## 本文
そして、昨日のローハニ大統領に直接宛てた脅迫のツイート。
いつものようにトランプは自分の敵を攻撃しているのですが、今回は”wagging the dog” 本末転倒の観があります。

尤も、これはいつものパターン。大統領選の最中にヒラリー候補が先見の目を光らせてトランプ候補をロシアの傀儡と批判したのに対してトランプの反撃は「いや、傀儡はあなたの方だ!」でした。そしてヒラリーの警告通り、トランプはヘルシンキ首脳会談後の記者会見での発言が国に対する裏切りだと激しい批判をあび、その結果が昨日のローハニ大統領に対する脅迫をあれ程過激な表現にさせたのでしょう。

トランプはプーチンとの「偉大な会談」に正当な評価を受けていないことに激怒したにちがいありません。もちろんヘルシンキ会談で二人の間にどのような話が交わされたのかは、側近にも判ってはいないのですが、みんなが聞いたのは、会談後の記者会見で自国の情報機関の真実の報告を無視してプーチンのウソを受け入れたトランプの発言でした。そしてトランプは今も続いているサイバー攻撃などアメリカに対するロシアの攻撃を批判することすらできなかったことです。

元国家情報長官のクラッパー氏は「ロシアはトランプ大統領の何かを握っているに違いない」と発言。元CIA長官のブレナン氏も「裏切り以外の何物でもない」と非難。その他マスメディアはこぞってトランプに非難の雨を浴びせていました。
これに対するトランプの反応は、先ず矛先をアメリカン・フットボールNFLの選手に向けました。「国家斉唱を無視して膝まづいた選手はその試合の出場停止。二度目に同じ行為をした奴は今シーズン出場停止だ!」と吠えたのです。多分三度目は永久追放かギロチンに掛けると言いたかったのでしょう。

そして日曜日の深夜のイラン攻撃です。もしトランプ以外の大統領があのような全文大文字の最後通牒を唐突に相手にぶつけたら、彼は酔っぱらっていたのだろうと言われるでしょう。だが、完全禁酒主義者のトランプの場合は、またいつものやつさ、ということでしょうね。

## 渡されたデータ

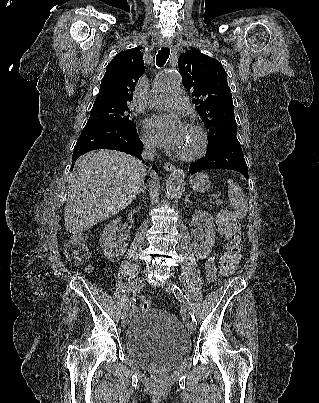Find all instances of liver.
<instances>
[{
	"mask_svg": "<svg viewBox=\"0 0 319 403\" xmlns=\"http://www.w3.org/2000/svg\"><path fill=\"white\" fill-rule=\"evenodd\" d=\"M145 176L144 165L123 152L98 150L80 157L68 182L66 230L81 233L119 213L136 197Z\"/></svg>",
	"mask_w": 319,
	"mask_h": 403,
	"instance_id": "liver-1",
	"label": "liver"
}]
</instances>
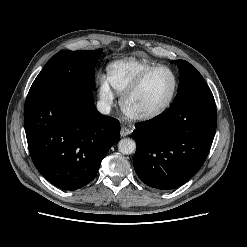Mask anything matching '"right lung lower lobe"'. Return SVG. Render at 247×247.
<instances>
[{
    "mask_svg": "<svg viewBox=\"0 0 247 247\" xmlns=\"http://www.w3.org/2000/svg\"><path fill=\"white\" fill-rule=\"evenodd\" d=\"M24 127L35 167L64 190L88 184L120 136L119 121L97 111L92 90L78 88L29 93Z\"/></svg>",
    "mask_w": 247,
    "mask_h": 247,
    "instance_id": "right-lung-lower-lobe-1",
    "label": "right lung lower lobe"
}]
</instances>
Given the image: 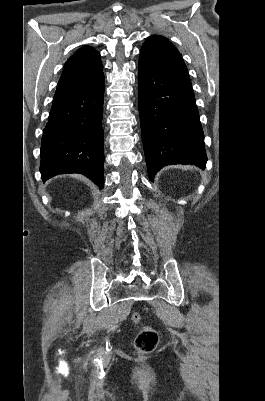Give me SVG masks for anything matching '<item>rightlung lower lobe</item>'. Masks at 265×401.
Wrapping results in <instances>:
<instances>
[{
  "mask_svg": "<svg viewBox=\"0 0 265 401\" xmlns=\"http://www.w3.org/2000/svg\"><path fill=\"white\" fill-rule=\"evenodd\" d=\"M103 97L104 81L92 90L54 98L41 141L43 181L80 173L103 188Z\"/></svg>",
  "mask_w": 265,
  "mask_h": 401,
  "instance_id": "1",
  "label": "right lung lower lobe"
}]
</instances>
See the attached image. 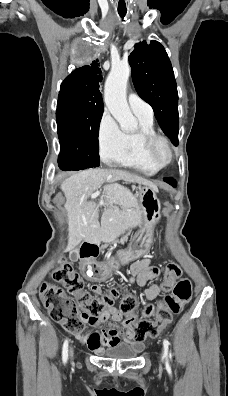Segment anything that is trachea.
I'll return each instance as SVG.
<instances>
[{
  "label": "trachea",
  "instance_id": "trachea-1",
  "mask_svg": "<svg viewBox=\"0 0 228 396\" xmlns=\"http://www.w3.org/2000/svg\"><path fill=\"white\" fill-rule=\"evenodd\" d=\"M121 18H124L126 15V11H118Z\"/></svg>",
  "mask_w": 228,
  "mask_h": 396
}]
</instances>
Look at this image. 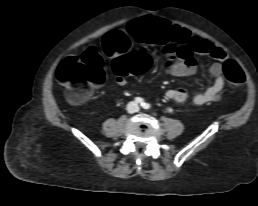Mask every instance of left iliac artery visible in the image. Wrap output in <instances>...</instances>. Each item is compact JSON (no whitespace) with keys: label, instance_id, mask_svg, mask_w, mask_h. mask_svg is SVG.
Returning a JSON list of instances; mask_svg holds the SVG:
<instances>
[{"label":"left iliac artery","instance_id":"obj_1","mask_svg":"<svg viewBox=\"0 0 258 206\" xmlns=\"http://www.w3.org/2000/svg\"><path fill=\"white\" fill-rule=\"evenodd\" d=\"M141 106H142L144 109L150 108V104H148V103H143V104H141Z\"/></svg>","mask_w":258,"mask_h":206}]
</instances>
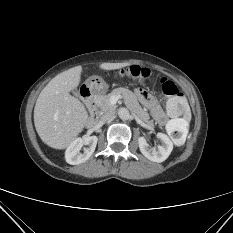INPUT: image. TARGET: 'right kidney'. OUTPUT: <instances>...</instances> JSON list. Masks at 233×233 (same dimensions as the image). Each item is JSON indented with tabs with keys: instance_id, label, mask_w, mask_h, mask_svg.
<instances>
[{
	"instance_id": "obj_1",
	"label": "right kidney",
	"mask_w": 233,
	"mask_h": 233,
	"mask_svg": "<svg viewBox=\"0 0 233 233\" xmlns=\"http://www.w3.org/2000/svg\"><path fill=\"white\" fill-rule=\"evenodd\" d=\"M97 141V136H89L75 139L66 149V162L71 165H78L87 161L94 153ZM84 145H87L88 147L84 148L83 153H80V150Z\"/></svg>"
}]
</instances>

## やること
A. トランプ大統領についての本文から、「これに対するトランプの反応は」から「つさ、ということでしょうね。」までの部分をそのまま書き写してください。
B. トランプ大統領についての本文を、最後の文の後から続けて書き足してください。

## 答えまとめ
A.
これに対するトランプの反応は、先ず矛先をアメリカン・フットボールNFLの選手に向けました。「国家斉唱を無視して膝まづいた選手はその試合の出場停止。二度目に同じ行為をした奴は今シーズン出場停止だ!」と吠えたのです。多分三度目は永久追放かギロチンに掛けると言いたかったのでしょう。

そして日曜日の深夜のイラン攻撃です。もしトランプ以外の大統領があのような全文大文字の最後通牒を唐突に相手にぶつけたら、彼は酔っぱらっていたのだろうと言われるでしょう。だが、完全禁酒主義者のトランプの場合は、またいつものやつさ、ということでしょうね。

B.
これでトランプは世界中の注目を集め、今日はトランプとロシアをテーマに論評しようと予定していたわたしまでが急遽トランプとイランについて書いている始末です。トランプにとっては「狙いは当たった!」です。テレビニュースの焦点はロシアからイランへ一斉に変わったのですから。

トランプにとって問題なのは、彼のレトリックに対する信頼性が失われつつあるということです。彼が去年の夏に北朝鮮に対して「火の海にしてやる!」と言った時は確かに世界を震撼させました。だが、この一年の間に、彼は「小さなロケットマン」に籠絡された観があります。世界注視の中、金正恩を惜しみなく褒め上げ、将来いつかは核放棄しますという漠然とした口約束だけで米韓軍事演習を中止してしまったのです。
公には「北朝鮮との協議は上手く行った」と自賛している一方で、実はトランプ自身も北が約束通り行動するとは思っていないと報じられているのです。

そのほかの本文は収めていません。